An Appliance Does Not Make Your Software Architecture AWS Compatible
On Saturday morning, an article I wrote went out on GigaOm entitled “True or false: Citrix is more compatible with AWS.” Reactions were generally very positive, with only a a small minority reaction, mostly from Citrix or Citrix fans. Some of those negative reactions deserve a response that is greater than 140 characters in length.
The basic premise of the article was that Citrix was making pretty outlandish claims about being the only one who “even comes close” to “meeting [the] requirements]” for “AWS-style architecture”, “proven at scale in real production clouds”, and is “compatible with the Amazon architecture.”
These are big claims on Citrix’s part and an attempt to set themselves apart from everyone else primarily on the strength of their Amazon compatibility. To let such claims go unanswered, when they are formed on such a weak basis, is not possible.
The Article & It’s Reception There isn’t much reason to retread my article on GigaOm. It speaks for itself. I focused not on CloudStack vs. OpenStack, but endeavored to talk about the claims around AWS compatibility and Amazon-style architecture.
Tweets were exchanged with the chief cloud architect from Citrix and Christian Reilly, one of their big customers, proponents, and briefly, an employee of Cloud.com/Citrix. The result was that Citrix made it clear that AWS compatibility is possible with CloudStack 3.0, since February 2012, if you buy a Citrix NetScaler.
In other words, on an open source project to open source project comparison, CloudStack has no more additional AWS network compatibility than does OpenStack.
Here’s what I said in the GigaOm article[1]:
The default AWS networking is a flat layer-3 network, which CloudStack can support, but typically does not. Much of their value-added functionality (e.g. load balancing, network area translation) disappears when using flat networking. Default CloudStack deployments aren’t network compatible with AWS.
My stance was clear in the original and stays the same. If you download CloudStack, turn it on in flat network mode, like Amazon networking, you lose a bunch of CloudStack’s purported value add and are not any more compatible with AWS networking than OpenStack. Citrix stance is simple: buy a NetScaler to fix this.

Extracted records:
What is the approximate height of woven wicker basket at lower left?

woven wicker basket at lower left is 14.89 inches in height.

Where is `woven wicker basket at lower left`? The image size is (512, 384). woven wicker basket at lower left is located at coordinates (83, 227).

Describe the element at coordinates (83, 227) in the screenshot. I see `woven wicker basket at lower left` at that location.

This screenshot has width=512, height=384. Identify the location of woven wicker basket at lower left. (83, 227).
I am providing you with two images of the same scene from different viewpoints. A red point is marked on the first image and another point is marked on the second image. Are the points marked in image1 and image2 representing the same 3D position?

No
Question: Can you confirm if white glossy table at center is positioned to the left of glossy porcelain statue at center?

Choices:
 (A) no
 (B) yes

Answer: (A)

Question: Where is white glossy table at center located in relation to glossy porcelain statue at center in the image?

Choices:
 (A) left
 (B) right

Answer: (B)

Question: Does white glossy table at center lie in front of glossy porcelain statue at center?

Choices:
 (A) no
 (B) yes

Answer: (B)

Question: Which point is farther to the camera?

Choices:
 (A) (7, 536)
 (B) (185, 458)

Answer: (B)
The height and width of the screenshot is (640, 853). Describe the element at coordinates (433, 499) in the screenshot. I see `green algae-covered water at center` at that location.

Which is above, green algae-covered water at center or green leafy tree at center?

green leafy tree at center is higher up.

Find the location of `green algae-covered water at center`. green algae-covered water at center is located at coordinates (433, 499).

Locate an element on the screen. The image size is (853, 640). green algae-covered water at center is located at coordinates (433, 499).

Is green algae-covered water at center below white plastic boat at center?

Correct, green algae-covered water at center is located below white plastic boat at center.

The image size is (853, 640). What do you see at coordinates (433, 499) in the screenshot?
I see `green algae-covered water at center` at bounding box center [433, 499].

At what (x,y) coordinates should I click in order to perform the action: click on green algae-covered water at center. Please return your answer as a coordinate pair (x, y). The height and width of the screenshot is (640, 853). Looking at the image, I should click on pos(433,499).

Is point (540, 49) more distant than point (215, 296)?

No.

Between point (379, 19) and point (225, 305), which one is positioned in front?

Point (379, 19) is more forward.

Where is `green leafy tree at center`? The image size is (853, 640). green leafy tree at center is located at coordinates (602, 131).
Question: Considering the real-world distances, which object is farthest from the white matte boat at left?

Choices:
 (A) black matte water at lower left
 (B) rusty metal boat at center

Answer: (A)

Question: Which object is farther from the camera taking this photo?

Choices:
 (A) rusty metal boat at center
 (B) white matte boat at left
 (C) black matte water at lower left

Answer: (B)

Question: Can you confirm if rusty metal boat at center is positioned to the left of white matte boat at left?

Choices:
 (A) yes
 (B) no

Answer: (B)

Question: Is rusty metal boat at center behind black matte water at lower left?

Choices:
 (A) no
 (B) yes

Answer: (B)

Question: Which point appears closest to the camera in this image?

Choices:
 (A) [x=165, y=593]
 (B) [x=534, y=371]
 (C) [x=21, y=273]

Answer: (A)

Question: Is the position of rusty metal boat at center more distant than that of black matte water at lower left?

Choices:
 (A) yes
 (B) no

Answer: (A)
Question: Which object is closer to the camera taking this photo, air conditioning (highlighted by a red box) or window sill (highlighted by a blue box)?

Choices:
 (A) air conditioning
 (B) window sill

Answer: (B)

...

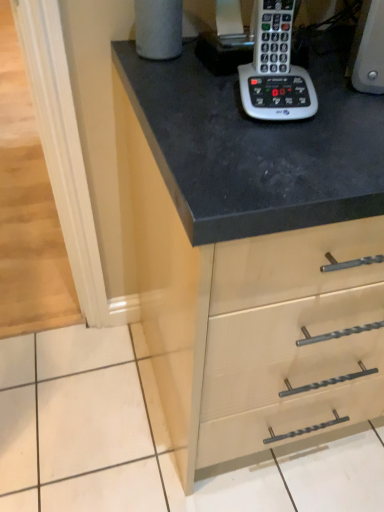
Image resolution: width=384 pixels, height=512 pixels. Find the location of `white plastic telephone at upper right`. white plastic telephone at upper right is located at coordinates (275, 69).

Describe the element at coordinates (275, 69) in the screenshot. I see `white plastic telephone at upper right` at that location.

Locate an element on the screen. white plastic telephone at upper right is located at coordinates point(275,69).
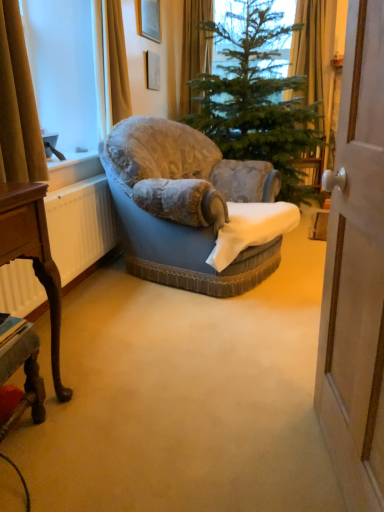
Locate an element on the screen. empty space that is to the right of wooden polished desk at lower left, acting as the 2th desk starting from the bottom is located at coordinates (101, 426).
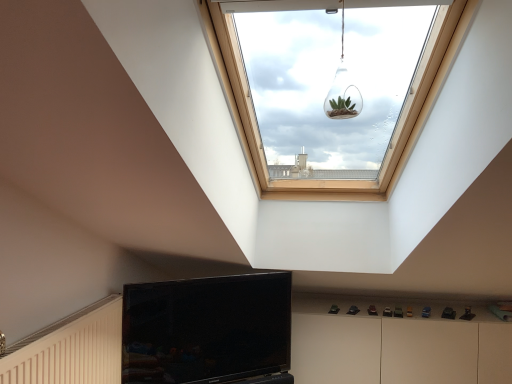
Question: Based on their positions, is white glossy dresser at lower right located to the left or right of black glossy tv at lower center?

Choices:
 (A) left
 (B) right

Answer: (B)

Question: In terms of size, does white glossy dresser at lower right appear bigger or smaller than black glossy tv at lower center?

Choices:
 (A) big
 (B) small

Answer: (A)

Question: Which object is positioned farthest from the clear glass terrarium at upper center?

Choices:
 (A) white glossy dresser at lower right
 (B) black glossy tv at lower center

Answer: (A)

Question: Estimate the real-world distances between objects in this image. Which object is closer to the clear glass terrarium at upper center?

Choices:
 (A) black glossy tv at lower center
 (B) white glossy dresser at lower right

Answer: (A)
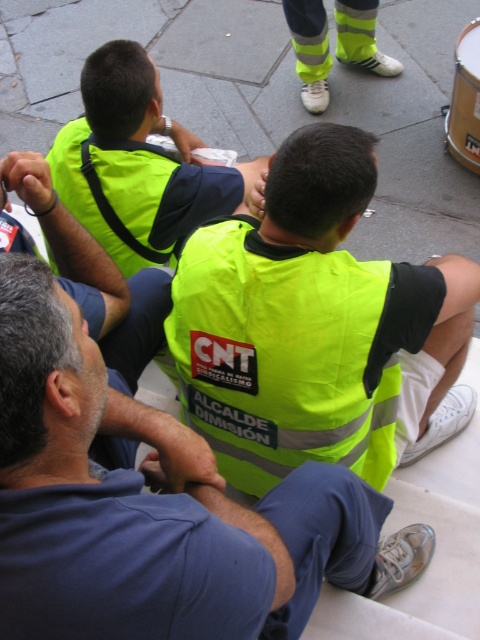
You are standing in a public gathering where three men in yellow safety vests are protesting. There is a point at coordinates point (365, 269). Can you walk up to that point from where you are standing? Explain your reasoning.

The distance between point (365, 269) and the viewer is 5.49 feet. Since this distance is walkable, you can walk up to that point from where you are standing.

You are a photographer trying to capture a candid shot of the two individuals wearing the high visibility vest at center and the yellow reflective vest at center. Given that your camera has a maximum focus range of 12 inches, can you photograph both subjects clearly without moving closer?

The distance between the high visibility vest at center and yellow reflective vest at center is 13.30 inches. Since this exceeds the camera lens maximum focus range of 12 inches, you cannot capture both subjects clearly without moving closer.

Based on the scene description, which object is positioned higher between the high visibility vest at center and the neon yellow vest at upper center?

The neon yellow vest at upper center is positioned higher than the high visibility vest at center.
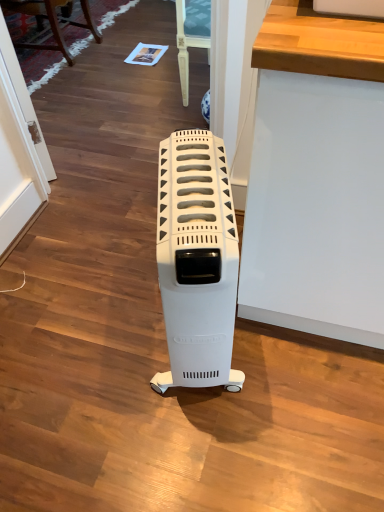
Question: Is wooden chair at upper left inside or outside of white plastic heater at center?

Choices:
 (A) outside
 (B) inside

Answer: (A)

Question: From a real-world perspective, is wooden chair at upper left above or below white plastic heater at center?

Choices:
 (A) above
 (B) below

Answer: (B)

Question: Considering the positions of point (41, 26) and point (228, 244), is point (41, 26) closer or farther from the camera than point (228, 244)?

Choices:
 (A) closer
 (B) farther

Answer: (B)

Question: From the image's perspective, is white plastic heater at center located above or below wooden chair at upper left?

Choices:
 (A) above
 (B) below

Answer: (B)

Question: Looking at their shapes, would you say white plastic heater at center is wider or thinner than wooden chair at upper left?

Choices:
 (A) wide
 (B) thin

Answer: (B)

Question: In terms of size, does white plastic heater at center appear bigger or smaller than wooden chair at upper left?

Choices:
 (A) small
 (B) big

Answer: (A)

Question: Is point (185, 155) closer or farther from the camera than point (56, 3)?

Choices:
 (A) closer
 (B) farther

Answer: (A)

Task item A: In the article on AWS compatibility, what must a customer buy, according to Citrix, to get AWS compatibility with CloudStack 3.0?
Task item B: Extend the article on AWS compatibility, starting after its final sentence.

Answer box A: A Citrix NetScaler.

Answer box B:
“Designed From the Ground Up” Here’s the CloudStack 3.0 release notes declaring support for the Citrix NetScaler. CloudStack 3.0 (Acton) was released on February 28th, 2012. So native support of their “designed from the ground up for AWS compatibility” for ELB, Elastic IP, and NAT in flat networking mode (Amazon’s default) is now 2 months old. This support is provided by purchasing a Citrix hardware appliance, which is the only load balancer currently supported by CloudStack today.
Citrix Isn’t More Designed to be AWS Compatible Than Anyone Else I called Citrix out on some outrageous marketing claims that are minimally supported by the evidence. CloudStack was not designed from the ground up to be AWS compatible or in the Amazon architectural model. Nor is it significantly ahead of projects like Eucalyptus or OpenStack in terms of AWS API features supported.
This isn’t about OpenStack vs. CloudStack though some are trying to make it that. This isn’t about whether CloudStack is more open source than OpenStack or vice versa. It’s about these marketing claims.
It comes down to this: You can build an Amazon-style and possibly even somewhat AWS compatible cloud using CloudStack IF you also buy the Citrix NetScaler. The same can also be said of OpenStack and possibly even Eucalyptus with a modest amount of integration work.
Adding integration to hardware projects in the last two months does not make true the claims of CloudStack software being “designed from the ground up” to be the “only one who comes close” to AWS compatibility.
[1] This is backed up when you read the CloudStack 3.0 Advanced Installation Guide, which shows that you must purchase a ‘physical’ device to get NAT, ELB, Elastic IP, and firewall capabilities.